Parlamentodaki Hıristiyan Birlik Partileri (CDU/CSU), Sosyal Demokrat Parti (SPD), Hür Demokrat Parti (FDP), Sol Parti ve Yeşiller/Birlik 90'nın oy birliğiyle kabul edilen nihai raporun yanında SPD, Sol ve Yeşiller kendi önergelerini de sundu. Polis ve adliyeden ülkenin iç istihbaratı konumundaki Anayasayı Koruma Teşkilatları'na kadar tüm emniyet birimleri NSU konusunda "utanç verici yenilgiye uğradığı" belgelenen raporda, federal ve eyalet düzeyindeki birimlerin kendi aralarındaki işbirliğinin iyi işlemediği eleştirildi. Rapora ayrıca polis, adliye ve istihbarat teşkilatlarında yapılması gereken reformlarla ilgili 47 maddeden oluşan öneri listesi eklendi.
Parti rekabetinin yaşanmadığı, oy birliğiyle kurulduğu ve birlikte çalışmalarını tamamladığı için bu komisyonu öven Başkan Sebastian Edathy, "Alman Parlamento'sunun tarihindeki 49 komisyon arasında tüm partilerin oy birliğiyle kurulan ilk komisyondur. 'Demokratik hukuk düzeni çalışıyor mu?' ana sorusuna cevap ararken bu birlik beraberlik devam etti." dedi.
Devletin vatandaşlarını korumak, bunu sağlayamadıysa suçu tüm yönleriyle araştırmak gibi iki ana görevinin yerine getirilmediğini vurgulayan Edathy, "Çok utanç verici, tarihte bir örneği olmayan bir başarısızlık. Ancak bizim demokratik düzenimiz hataları tespit ederek, onları değerlendirerek ve ders çıkarabilecek kadar güçlüdür." diye konuştuç Kurumsal ırkçılığın söz konusu olmadığının altını çizen Edathy, kurumlarda sistematik hataları tespit ettiklerini, bu ve diğer tespit ettikleri sorunlara yönelik önerilerde bulunduklarını sözlerine ekledi. Komisyon Başkanı ayrıca, "Komisyon çalışmalarında faillerin devlet makamları tarafından bilindiği, desteklendiği ve korunduğu yönde bir bulguya rastlamadık." diye konuştu.
Komisyonun CDU'lu üyesi Clemens Binninger, bu olayın polis eğitimindeki kitaplara alınmalı ve nerede nasıl hatalar yapıldığı incelenerek geleceğe yönelik ders çıkartılması gerektiğini söyledi.
Komisyonun önerileri yerine getirilip getirilmediği takip edilmesi gerektiğini vurgulayan Binninger, komisyon tüm sorulara cevap vermediğini, yeni bir komisyonun veya çalışma grubunun kurulup kurulmayacağına 22 Eylül'den sonra oluşacak yeni parlamento karar vereceğini sözlerine ekledi.
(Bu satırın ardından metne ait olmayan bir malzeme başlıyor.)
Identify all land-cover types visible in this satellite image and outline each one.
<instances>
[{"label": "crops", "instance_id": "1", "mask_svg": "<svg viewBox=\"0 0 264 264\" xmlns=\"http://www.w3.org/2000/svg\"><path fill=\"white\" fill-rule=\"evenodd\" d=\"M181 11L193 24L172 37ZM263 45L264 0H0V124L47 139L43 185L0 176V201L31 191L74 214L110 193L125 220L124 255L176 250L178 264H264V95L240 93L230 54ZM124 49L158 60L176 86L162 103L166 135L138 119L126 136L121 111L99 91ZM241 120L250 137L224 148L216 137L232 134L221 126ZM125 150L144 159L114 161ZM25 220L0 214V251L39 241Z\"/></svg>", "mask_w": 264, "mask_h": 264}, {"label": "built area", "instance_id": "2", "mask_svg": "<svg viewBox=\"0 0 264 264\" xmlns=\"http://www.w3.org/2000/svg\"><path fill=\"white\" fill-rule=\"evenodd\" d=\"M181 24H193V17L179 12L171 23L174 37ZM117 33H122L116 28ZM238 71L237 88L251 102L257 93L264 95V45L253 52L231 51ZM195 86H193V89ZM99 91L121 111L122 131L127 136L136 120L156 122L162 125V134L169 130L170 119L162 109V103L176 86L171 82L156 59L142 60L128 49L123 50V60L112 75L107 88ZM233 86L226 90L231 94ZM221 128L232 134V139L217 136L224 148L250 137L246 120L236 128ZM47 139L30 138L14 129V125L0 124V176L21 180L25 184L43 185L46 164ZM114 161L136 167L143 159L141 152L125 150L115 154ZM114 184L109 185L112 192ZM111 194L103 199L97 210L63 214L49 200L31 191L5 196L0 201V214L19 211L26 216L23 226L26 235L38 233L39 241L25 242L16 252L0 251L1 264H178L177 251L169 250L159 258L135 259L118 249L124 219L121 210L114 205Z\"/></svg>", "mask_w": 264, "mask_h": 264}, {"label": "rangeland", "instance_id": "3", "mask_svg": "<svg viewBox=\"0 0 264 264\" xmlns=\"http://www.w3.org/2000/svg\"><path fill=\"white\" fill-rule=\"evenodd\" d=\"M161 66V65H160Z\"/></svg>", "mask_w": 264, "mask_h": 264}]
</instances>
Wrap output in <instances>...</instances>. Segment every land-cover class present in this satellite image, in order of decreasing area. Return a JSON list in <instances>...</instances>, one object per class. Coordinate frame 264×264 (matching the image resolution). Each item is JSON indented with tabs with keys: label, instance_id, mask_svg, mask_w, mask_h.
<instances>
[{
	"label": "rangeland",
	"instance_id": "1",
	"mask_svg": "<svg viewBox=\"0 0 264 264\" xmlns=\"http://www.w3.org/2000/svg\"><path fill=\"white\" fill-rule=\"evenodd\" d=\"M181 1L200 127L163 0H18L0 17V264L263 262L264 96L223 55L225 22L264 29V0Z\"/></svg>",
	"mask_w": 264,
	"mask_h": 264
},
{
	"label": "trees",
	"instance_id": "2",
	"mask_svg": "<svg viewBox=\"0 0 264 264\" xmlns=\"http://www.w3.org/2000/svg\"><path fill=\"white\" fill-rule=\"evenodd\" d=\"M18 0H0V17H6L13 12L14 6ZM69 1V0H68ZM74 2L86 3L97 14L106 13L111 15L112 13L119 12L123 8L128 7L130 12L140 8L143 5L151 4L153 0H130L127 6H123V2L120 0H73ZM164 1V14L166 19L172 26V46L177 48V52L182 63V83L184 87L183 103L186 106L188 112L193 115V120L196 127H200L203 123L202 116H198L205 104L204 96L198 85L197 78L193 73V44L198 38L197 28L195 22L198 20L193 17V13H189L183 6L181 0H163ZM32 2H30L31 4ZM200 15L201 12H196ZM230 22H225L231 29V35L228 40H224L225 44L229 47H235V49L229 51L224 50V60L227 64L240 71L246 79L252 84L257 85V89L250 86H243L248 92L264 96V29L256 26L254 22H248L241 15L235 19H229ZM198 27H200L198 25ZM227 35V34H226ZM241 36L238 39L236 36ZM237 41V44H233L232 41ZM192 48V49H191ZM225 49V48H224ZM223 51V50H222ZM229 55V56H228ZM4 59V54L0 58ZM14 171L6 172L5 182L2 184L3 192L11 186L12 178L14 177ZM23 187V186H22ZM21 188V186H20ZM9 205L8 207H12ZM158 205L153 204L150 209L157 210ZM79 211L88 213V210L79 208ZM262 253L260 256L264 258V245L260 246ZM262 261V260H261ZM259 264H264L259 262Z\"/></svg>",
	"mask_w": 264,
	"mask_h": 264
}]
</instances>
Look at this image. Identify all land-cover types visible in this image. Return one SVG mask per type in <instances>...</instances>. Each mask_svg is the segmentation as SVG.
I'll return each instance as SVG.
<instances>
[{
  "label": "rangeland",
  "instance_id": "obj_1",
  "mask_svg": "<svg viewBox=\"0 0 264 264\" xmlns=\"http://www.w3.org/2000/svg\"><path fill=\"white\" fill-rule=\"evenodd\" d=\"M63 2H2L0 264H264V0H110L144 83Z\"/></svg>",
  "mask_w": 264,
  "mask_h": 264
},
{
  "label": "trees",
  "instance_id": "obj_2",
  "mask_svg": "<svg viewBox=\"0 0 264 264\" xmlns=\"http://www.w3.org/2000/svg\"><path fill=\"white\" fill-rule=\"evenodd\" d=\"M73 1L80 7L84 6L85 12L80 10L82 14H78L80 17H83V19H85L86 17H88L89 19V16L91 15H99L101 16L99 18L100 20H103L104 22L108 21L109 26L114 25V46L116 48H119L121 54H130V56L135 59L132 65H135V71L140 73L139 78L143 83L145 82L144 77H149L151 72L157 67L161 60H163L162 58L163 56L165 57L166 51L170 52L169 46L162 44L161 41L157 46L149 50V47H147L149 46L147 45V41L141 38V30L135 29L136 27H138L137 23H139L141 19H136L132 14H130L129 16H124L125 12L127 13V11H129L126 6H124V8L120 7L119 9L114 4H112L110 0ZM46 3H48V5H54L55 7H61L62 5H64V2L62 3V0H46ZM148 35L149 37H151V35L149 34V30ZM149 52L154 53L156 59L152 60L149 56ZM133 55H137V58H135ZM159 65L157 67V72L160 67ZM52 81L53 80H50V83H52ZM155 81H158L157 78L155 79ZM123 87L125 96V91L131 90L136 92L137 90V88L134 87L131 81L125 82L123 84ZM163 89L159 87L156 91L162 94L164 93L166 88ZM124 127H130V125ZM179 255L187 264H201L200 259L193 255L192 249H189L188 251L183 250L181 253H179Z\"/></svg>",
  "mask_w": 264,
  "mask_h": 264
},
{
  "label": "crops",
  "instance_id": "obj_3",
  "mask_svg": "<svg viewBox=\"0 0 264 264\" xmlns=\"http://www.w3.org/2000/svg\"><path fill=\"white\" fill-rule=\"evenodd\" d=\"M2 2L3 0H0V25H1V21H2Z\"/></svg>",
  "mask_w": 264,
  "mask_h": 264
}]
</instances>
Hükümet ortağı FDP'li Hartfrid Wollf ise Liberaller'in kendi önerilerini tanıtarak, "Açık kalan soruların sayısı cevap verilenlerden daha çok. Bundan dolayı bir sonraki yasama döneminde de bu konuyu araştırmak için komisyon kurulmalı." dedi. Komisyonun muhalefet partili üyeleri, Başbakan Angela Merkel'in olayı açıklığa kavuşturmak için her şeyin yapılacağı yönde verdiği sözüne değinerek, ancak bu konuda yeterli derecede gayret görmediklerini aktardı.
Yeşiller Partili Wolfgang Wieland, Anayasayı Koruma Teşkilatları'nın iyi durumda olmadığını, Federal Savcılığın ise soruşturmaya müdahil olup olmayacaklarını internet ve gazetelerdeki haberleri değerlendirerek karar vermemesi gerektiğinin altını çizdi.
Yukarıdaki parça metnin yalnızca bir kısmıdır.